Scaling to 10,000 documents
The same code handles 10,000 docs — just change the input array. With 10 concurrent requests and ~200ms average latency per pair of calls:
- Throughput: ~50 docs/second
- Time for 10k docs: ~3.3 minutes
- Cost: 150,000 credits = 150 USDC = $150
For most pipelines, you'd run this overnight or as a scheduled job. Total infrastructure: one Node.js script and a few dollars of USDC.
Cost optimization tips
1. Only extract what you need. Keywords alone is 5 credits vs 15 for both. If you just need tagging, skip summarization.
2. Chunk large documents. The API processes up to 50,000 characters. For longer docs, split into sections and summarize each, then summarize the summaries.
function chunkText(text, maxChars = 40000) {
const chunks = [];
for (let i = 0; i < text.length; i += maxChars) {
chunks.push(text.slice(i, i + maxChars));
}
return chunks;
}
3. Cache results.
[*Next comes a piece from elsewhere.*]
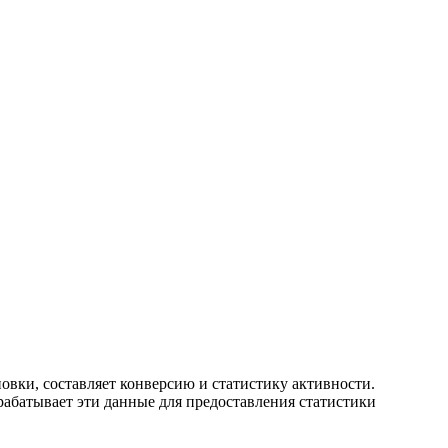
новки, составляет конверсию и статистику активности.
рабатывает эти данные для предоставления статистики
If you're re-processing documents that haven't changed, cache by content hash to avoid re-spending credits.
import crypto from 'crypto';
const cache = new Map();
function hashDoc(text) {
return crypto.createHash('sha256').update(text).digest('hex').slice(0, 16);
}
async function processDocCached(doc) {
const key = hashDoc(doc.text);
if (cache.has(key)) return { ...cache.get(key), id: doc.id, cached: true };
const result = await processDoc(doc);
cache.set(key, result);
return result;
}
Error handling patterns
The pipeline above uses retry with exponential backoff. For production, also handle:
-
Credit exhaustion: Check
creditsRemainingin each response and top up proactively - Rate limits: The 429 response means slow down — p-limit handles this via concurrency control
- Partial failures: Log failed doc IDs and re-run just those after fixing the issue
What this is good for
- Content pipelines: Summarize RSS feeds, news articles, research papers automatically
- SEO tools: Extract keywords from competitor content at scale
- Support ticket triage: Auto-tag and summarize incoming tickets before routing
- Newsletter curation: Summarize 100 articles to pick the best 10
The pay-per-use model means you pay for actual processing, not capacity. Process 50 docs or 50,000 — the math is linear.